Challenges:
A: According to the financial regulation excerpt, what is the minimum capital for a branch that a Chilean bank establishes abroad?
B: Write out the financial regulation excerpt word for word, starting at "Pension Funds-Subsidiaries and" and ending at "Bank (article 76).".
C: Name every condition in the financial regulation excerpt's two sentences beginning "To open a branch" and "In addition" that must be met for a bank to open an office or invest abroad.

Source excerpt:
=====

Insurance Firms - Subsidiaries

The legal framework provides for the organization of insurance firms as corporations “sociedades anónimas” under national law.11 Nothing in the law prevents foreign nationals to hold equity stakes in domestic insurance companies.

Pension Funds-Subsidiaries and Equity Stakes

The legal framework for pension funds requires pension fund managers (administradoras de fondos de pensiones) to be incorporated as corporations under national law.12 Nothing in the legal framework prevents nonresidents to hold shares in Chilean pension fund managers.

Outward
Banks

Chilean banks may open branches and representative offices abroad upon authorization of SBIF. They are also allowed to hold participations in foreign banks or corporations that conduct the same business purpose authorized for local subsidiaries upon joint authorization of SBIF and the Central Bank (article 76).

To open a branch, a subsidiary, a representative office or to invest abroad, a bank must comply with minimum capital requirements, have a high supervisory rating, and demonstrate the financial and economic viability of the investment. In addition, the target country must conduct satisfactory supervision and the shareholders owning 10% or more shares in the existing company must comply with the solvency and integrity requirement set up in article 28 of the GBL (GBL, article 77). The capital of a branch established abroad must be no less than 3% of the bank’s total assets (article 81 No2, Chapter 11-7, III, 3,a) of the Instructions of SBIF “Recopilación Actualizada de Normas” RAN).

A bank may invest up to 40% of its capital in the authorized companies established in any one country (article 80). The capital assigned to a branch established abroad counts toward the single country exposure limit (id.). The total amount of a bank’s investments in foreign companies added to other investments authorized by law may not exceed its paid-up capital plus reserves (article 69).

=====

Extracted records:
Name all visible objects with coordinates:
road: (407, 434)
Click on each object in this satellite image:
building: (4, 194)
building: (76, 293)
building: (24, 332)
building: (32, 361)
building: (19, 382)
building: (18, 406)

=====

Final answers:
A: No less than 3% of the bank's total assets.

B:
Pension Funds-Subsidiaries and Equity Stakes

The legal framework for pension funds requires pension fund managers (administradoras de fondos de pensiones) to be incorporated as corporations under national law.12 Nothing in the legal framework prevents nonresidents to hold shares in Chilean pension fund managers.

Outward
Banks

Chilean banks may open branches and representative offices abroad upon authorization of SBIF. They are also allowed to hold participations in foreign banks or corporations that conduct the same business purpose authorized for local subsidiaries upon joint authorization of SBIF and the Central Bank (article 76).

C:
- The bank must comply with minimum capital requirements.
- The bank must have a high supervisory rating.
- The bank must demonstrate the financial and economic viability of the investment.
- The target country must conduct satisfactory supervision.
- Shareholders owning 10% or more shares in the existing company must comply with the solvency and integrity requirement set up in article 28 of the GBL.